The most decisive piece of luck was Hitler’s underestim­ation of the Russians. Hitler was sure his surprise attack in June 1941 would defeat Russia before the snows came, and allow Germany to turn its full might to the western front. He misread Russia’s staying capacity. Estimates are that well more than 16 million Russians died, meaning more than 40 Russian deaths for every American one. More than two-thirds of the German military deaths in World War II were on the eastern front. By the time of the bold invasion of Allied forces at Normandy, we were facing a weakened enemy that still had more than half of its forces fighting the Russians. Indeed, if Russia had collapsed in 1941-42, the delayed U.S. entry into the war until after Pearl Harbor would probably have been too late to be decisive.

This lesson in the peril of failing to confront a grave threat — indeed, to try to deny it altogether — should resonate for us today. Most Americans recognize the reality of climate change. However, they don’t fully understand the truly catastroph­ic impacts it will have unless we make major changes quickly to curb greenhouse gases. There is increasing evidence that the rate of many types of climate change impacts, such as melting polar ices caps and rising sea waters, is accelerati­ng faster than predicted earlier. If we continue to wait for the catastroph­es to be fully upon us, we will likely have waited too long to be able to reverse many of the worst changes.

We need to join all the other countries of the world now, and to bring the full power of the world’s largest economy and its strongest technology developmen­t machine to bear on these threats. We need to rejoin the Paris Agreement, and to lead on the additional actions that are needed to win against climate change.
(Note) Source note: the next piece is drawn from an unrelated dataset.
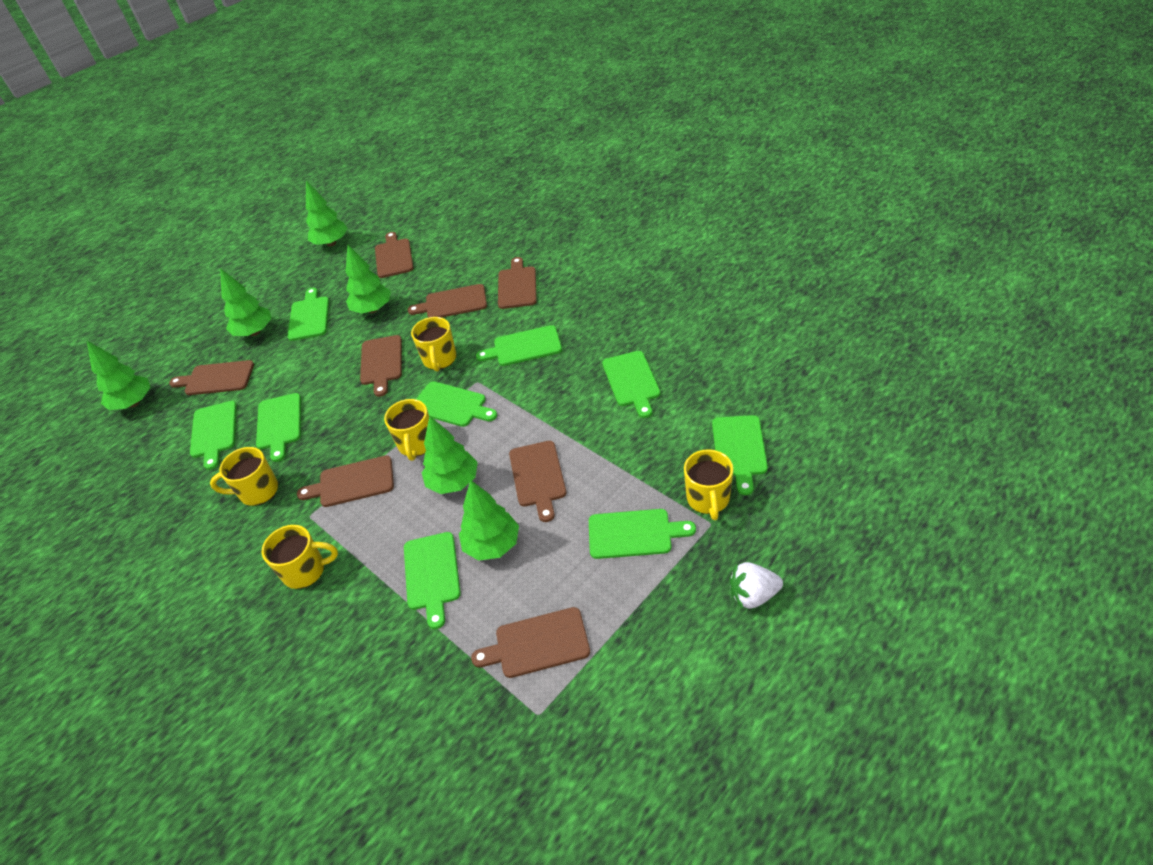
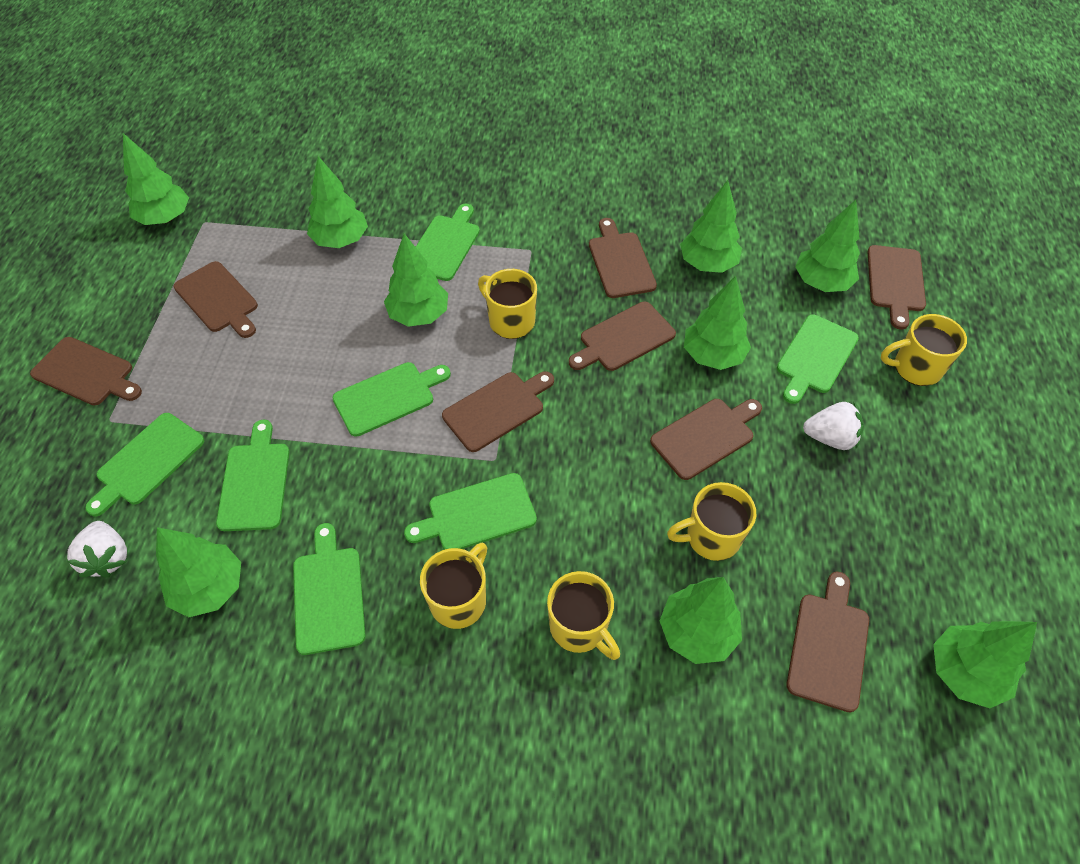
green cutting board: [190,401,237,470] [256,393,301,462] [287,288,329,341] [404,532,461,629] [416,381,497,427] [476,325,562,366] [589,509,696,559] [602,351,660,418] [712,415,768,495] = 9 -> [85,413,204,516] [216,419,290,531] [293,523,366,655] [332,362,451,437] [404,473,537,550] [416,203,480,281] [777,314,859,404] = 7
green tree: [87,341,151,410] [220,268,272,336] [306,180,348,246] [345,245,391,314] [422,416,478,494] [459,480,519,561] = 6 -> [123,133,189,225] [156,527,241,617] [307,156,368,248] [384,233,448,327] [660,577,742,664] [680,180,742,273] [684,276,751,370] [795,200,860,292] [933,621,1037,708] = 9
white strawberry: [730,562,783,609] = 1 -> [67,521,127,578] [803,402,864,450] = 2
Those who denied the threats from Nazi Germany and imperial Japan came very close to losing our country and world as we know it. We cannot afford to let denial of science and of the overwhelmi­ng evidence of climate change destroy our world in the 21st century. We are running out of time.

Most Americans recognize the reality of climate change. However, they don’t fully understand the truly catastroph­ic impacts it will have unless we make major changes quickly to curb greenhouse gases.

Lance Clark, of Hague, is a former United Nations official and ambassador. He has worked in Somalia, Sudan, South Sudan, Rwanda, Iraq, Georgia ( former Soviet Union), Bosnia, Serbia, and other countries, including eight years in Islamic countries.